══ Passage for review ══
Robert (Bob) Jani (May 25, 1934 - August 7, 1989) was an American event producer who specialized in spectaculars. He is most recognized for his affiliation with the Walt Disney Company and some of its most famous entertainment events. He is also credited with producing the 1976 U.S. Bicentennial Celebration in New York Harbor and the Super Bowl's half-time entertainment. In the latter part of his career, he rejuvenated the Radio City Music Hall stage show.

Early years
Jani was born in Los Angeles in 1934. He graduated from the University of Southern California (USC) with a Bachelor of Arts Degree in Telecommunications and Stage Production and Design. He was 21 when he first joined the Disney organization as the head of the newly created Guest Relations Department at Disneyland in 1955.

Early career
He became Director of Special Events for his alma mater USC after working as the Entertainment Director for the U.S. Army for two years. While working at USC, he is credited with the idea of a Trojan warrior riding Traveler as the school's mascot.

Disney legacy
In 1961, Jani formed Pacific Pageants, his own private event company. However, by 1967 he rejoined the Disney Organization as Director of Entertainment, replacing his predecessor, fellow USC alumnus Tommy Walker. He quickly rose to vice president, and then to creative director of Walt Disney Productions. Jani created much of the live entertainment that has become a standard at Disneyland and Walt Disney World. Among his many achievements were America on Parade and, perhaps his greatest Disney legacy, the Main Street Electrical Parade. The Main Street Electrical Parade was designed by Hub Braden, and the original electric parade units built by a display company in Chicago, Illinois. The Walt Disney Company inducted Bob Jani into its "Disney Legends" program in 2005. Established in 1987, the Disney Legends program acknowledges and honors the individuals whose imagination, talents and dreams have created Disney magic. The Disney organization dedicated a window on Main Street at Disneyland to Jani.

Later career
Bob Jani produced the Richard Nixon Washington D.C. 4 July Inaugural "Honor America Day" in 1976. Bob had his Disneyland Entertainment designer Hub Braden (as a service volunteer Democrat) design the raised show stage platform and framing structure. Braden had his twin brother John Braden (as a service volunteer Republican), an ABC-NY TV staff art director, supervise set construction and installation at the Washington, D.C. Park presentation site. This Washington D.C. Fourth of July celebration has become an annual city, national and televised event.
═══
══ Records supplied ══
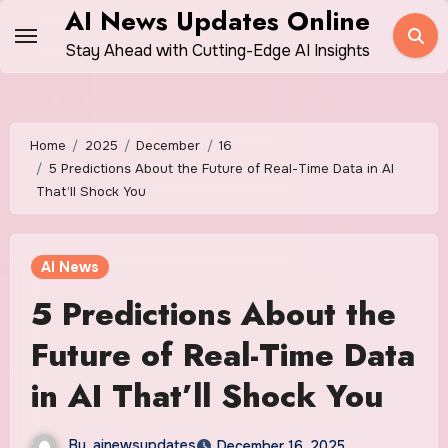
Skip
AI News Updates Online
to
Stay Ahead with Cutting-Edge AI Insights
content
Home
2025
December
16
5 Predictions About the Future of Real-Time Data in AI
That’ll Shock You
AI News
5 Predictions About the
Future of Real-Time Data
in AI That’ll Shock You
By
ainewsupdates
December 16, 2025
═══
Required work
Write the next part of the biography of event producer Bob Jani, starting after its final sentence about the annual Fourth of July celebration in Washington, D.C.

Answer below
In 1978, he formed Robert F. Jani Productions, Inc. and left Disney. Through his own production company, he revitalized Radio City Music Hall's "Magnificent Christmas Spectacular." From 1979 to 1982, he was in charge of all live stage productions and reestablished this New York City landmark from its decade of decline as "The Showplace of the Nation."

Among the other spectacular undertakings he produced in the 5,882-seat theater were America, which had a 27-week record run, and Encore and Manhattan Showboat, which received critical and public acclaim.

Jani created the master plan for the opening and closing ceremonies of the 1984 Summer Olympics in Los Angeles, but he did not provide the staging which eventually was awarded to David L. Wolper. Jani was also artistic director for the Hollywood Bowl, producer of several television specials, and master plan consultant for Disneyland Paris and Disney-MGM Studios at Walt Disney World. He worked worldwide as producer and production consultant during his last years. Along with Tommy Walker and Andrea Elizabeth Michaels, he is noted as an event industry pioneer.

Death
Robert Jani died in August 1989 at his Palos Verdes Estates home after a three-year struggle with amyotrophic lateral sclerosis, known commonly as Lou Gehrig's disease. He was 54.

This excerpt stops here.